More Than One Way to Deal With It

unduhan-8Financial emergencies come in all shapes and sizes. They are, by definition, obligations that you haven’t planned for and that will be difficult to pay. Whether you should have anticipated an expense is irrelevant once you’re faced with it. If you must pay it soon, and if not paying it will bring serious consequences, then you have a financial emergency.

Many people have an emergency fund — money set aside for no other purpose than to bail them out of a crisis when they have no other cash available. Even if you don’t have such a fund, there may still be ways for you to make room in your budget to accommodate the urgent expense. And if you do have an emergency fund, you can use those same methods to put off having to dip into it, which will make your “rainy day” money last longer — or preserve it for the next unforeseen expense.

Reducing regular expenses

Your first line of defense in a financial emergency should simply be changing the way you spend money. In other words, tighten the belt. Delay, reduce, or do without certain things so more income can be used to meet the emergency. With smaller unexpected expenses, you may take this first step instinctively and not even think of it as an emergency.
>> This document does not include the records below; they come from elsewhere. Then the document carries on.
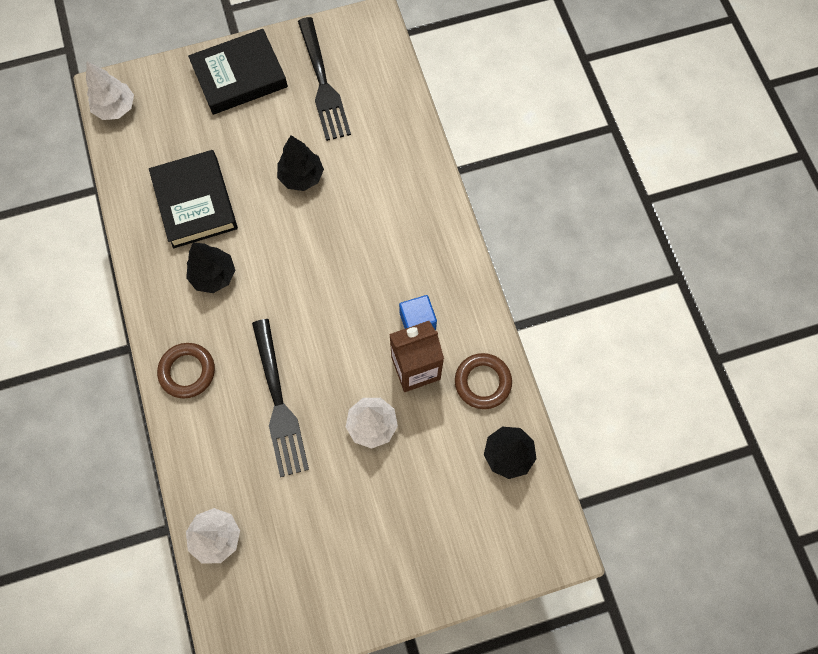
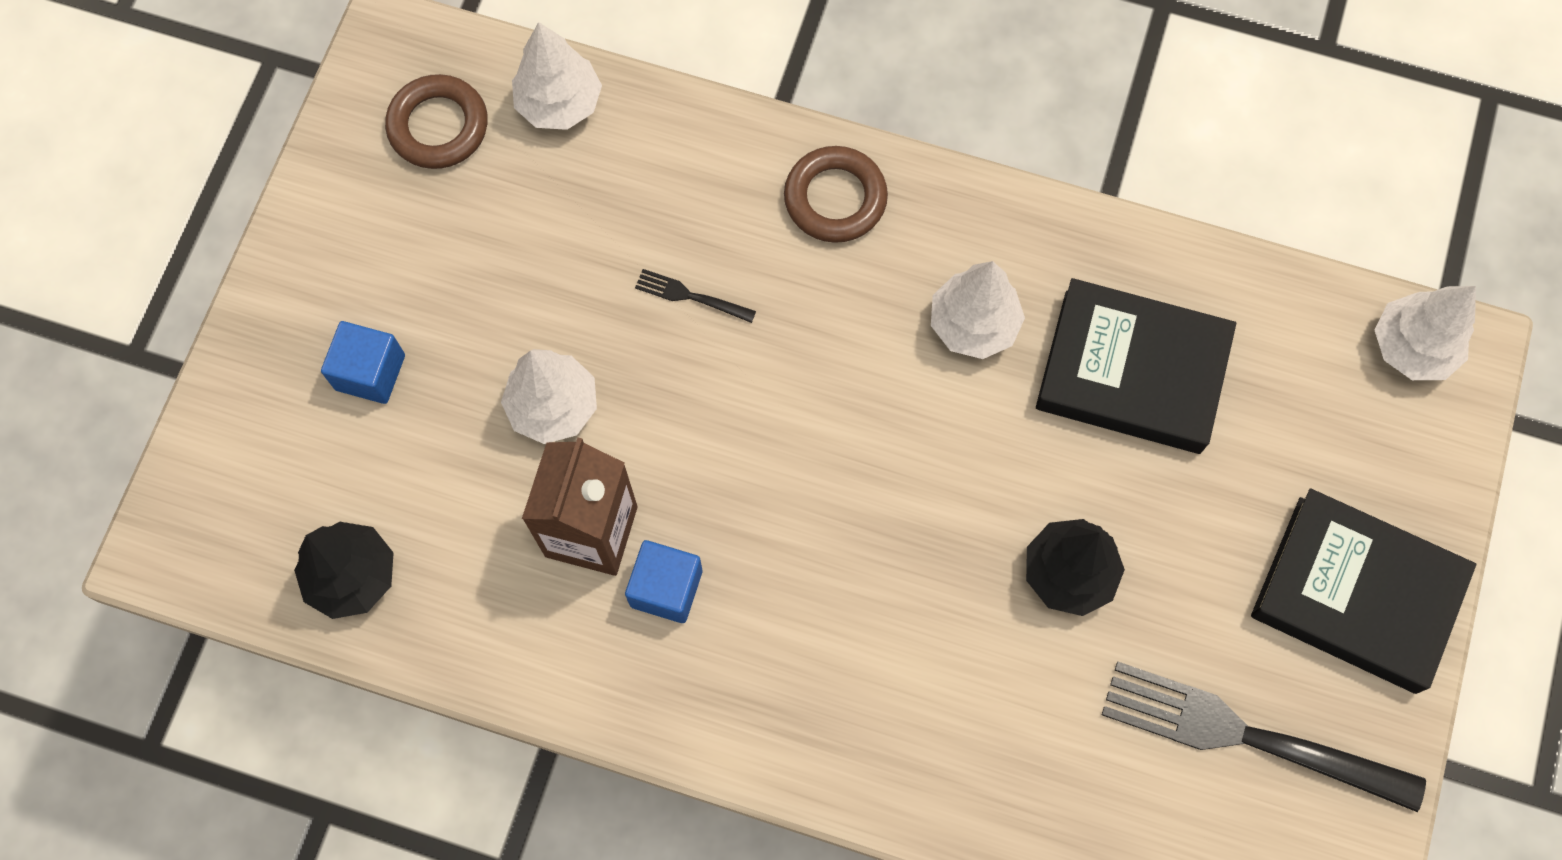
camera: 125 degrees right, 0 degrees up
black tree [186,243,235,293] -> white tree [931,261,1025,359]
black book [188,29,288,115] -> black book turned 75 degrees counterclockwise [1251,488,1476,694]
black fork [252,319,309,477] -> black fork [635,269,756,323], size x0.42
brown ring [455,353,512,409] -> brown ring moved to [385,74,488,169]
none -> blue cube [321,321,405,404]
Perhaps you get a costly parking ticket and, because of it, decide to skip taking your family to the movies. You rent from Redbox instead and pay a few dollars instead of $50 or more.

Redirecting cash saved for irregular expenses

“Flexing” your spending to deal with an emergency between paydays only goes so far. You may need to reduce spending over several pay periods to cover the emergency — but you still you need the money now. Before taking it from a designated emergency fund, look to your next line of defense: savings earmarked for an annual or irregular expense, such as a vacation, home or vehicle maintenance, or a bill that gets paid once a year.

Setting aside cash for these irregular expenses is part of any solid budget. Of course, if you tap such funds in an emergency, you’ll need to pay yourself back before these bills come around. Do that by continuing to flex your spending over multiple pay periods until the reserves are restored.

What happens when you fully flex your spending and drain your cash reserves? Will you have to sell off belongings, liquidate investments or compound the problem by borrowing money? You can avoid pawnshops and payday lenders if you have an emergency fund on top of your earmarked cash reserves. Selling stuff is usually the last line of defense.